Clearly, Beinart’s latest book, as its subtitle suggests, is his reckoning with the destruction of Gaza; but, just as importantly, the book is also a reflection of his decades-long struggle with what it means to be a Jew in the 21st century. Peter Beinart’s “The Failure of the American Jewish Establishment,” though published in 2010, continues to strike a raw nerve among us Diaspora and Israeli Jews precisely because he had begun to uncover radically competing visions of who we are and who we should be as a Jewish people – competing visions greatly exacerbated, as his recent book points out, by the destruction of Gaza.

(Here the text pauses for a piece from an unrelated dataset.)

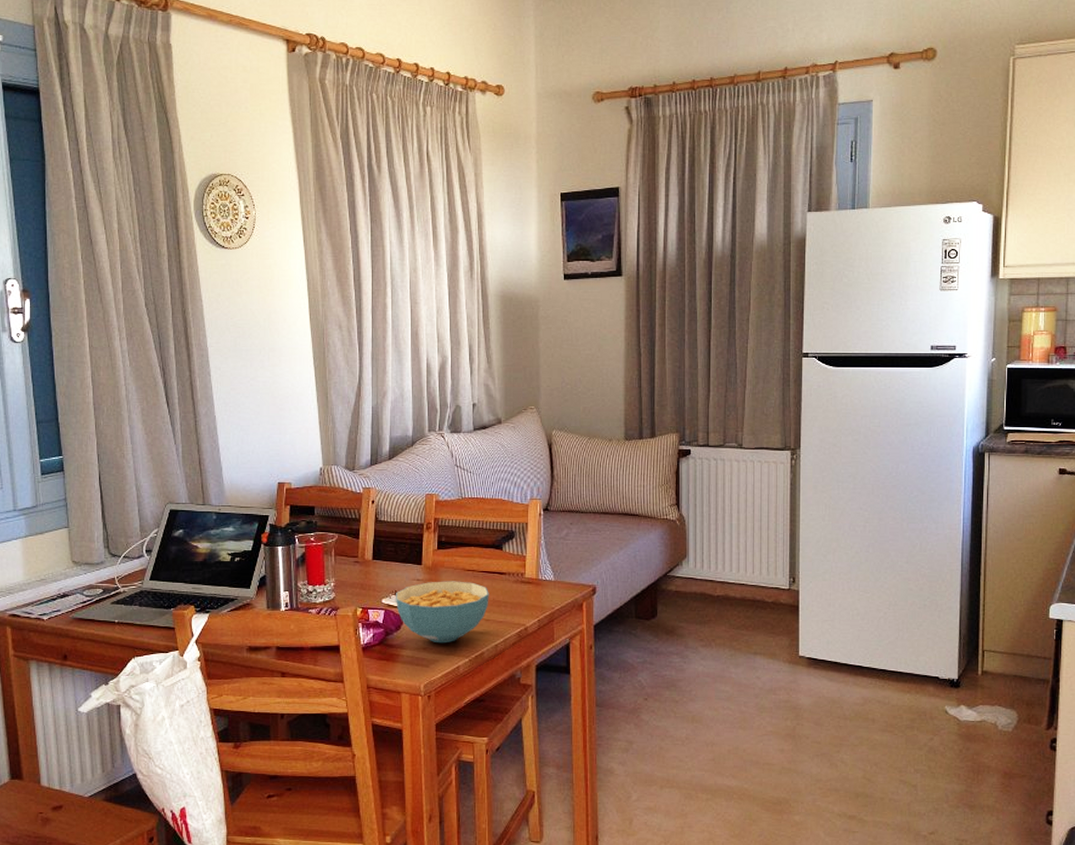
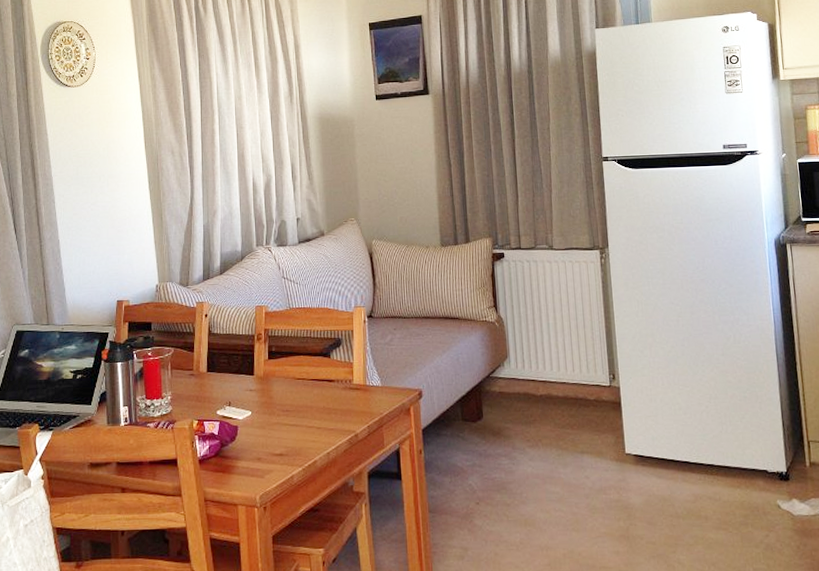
cereal bowl: present [396,581,489,644] -> none [230,390,320,453]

On the one hand, there are those among us who insist that after Auschwitz and after Oct. 7, 2023 we can and we must do whatever it takes to ensure our survival, even if this means being forever distrustful of strangers – even if this means being forever distrustful of all non-Jews, since from the perspective of these members of our Jewish community, much of the world wants us dead. In such a world, our only defense is military power. To quote Beinart one last time from his 2010, article, this is a mindset in which “Jews are licensed by their victimhood to worry only about themselves.”

But there is a competing vision of who we are and who we can be – the liberal democratic vision enshrined in Israel’s Declaration of Independence, its Hakrazat Ha-atzma-ut, a vision of a Jewish State and a Diaspora which “will be based on freedom, justice and peace as envisioned by the prophets of Israel.” According to its founding document, the Jewish State “will ensure complete equality of social and political rights to all its inhabitants, irrespective of religion, race, or sex; it will guarantee freedom of religion, conscience, language, education and culture.”

In his latest book, Beinart continues to insist that the task of liberal Jews living here in the Diaspora as well as in Israel is to keep Israel democratic l’dor vador, from generation to generation. Our task is to ensure that Israel – and, in its own way, the Diaspora – lives up to the ideals it espoused at Israel’s founding on May 14, 1948. Our ongoing task is to work for a world Jewry, an Am Yisrael, that is tolerant, flexible and infused with those prophetic values embedded in the State of Israel’s Declaration of Independence. Dare we strive for less?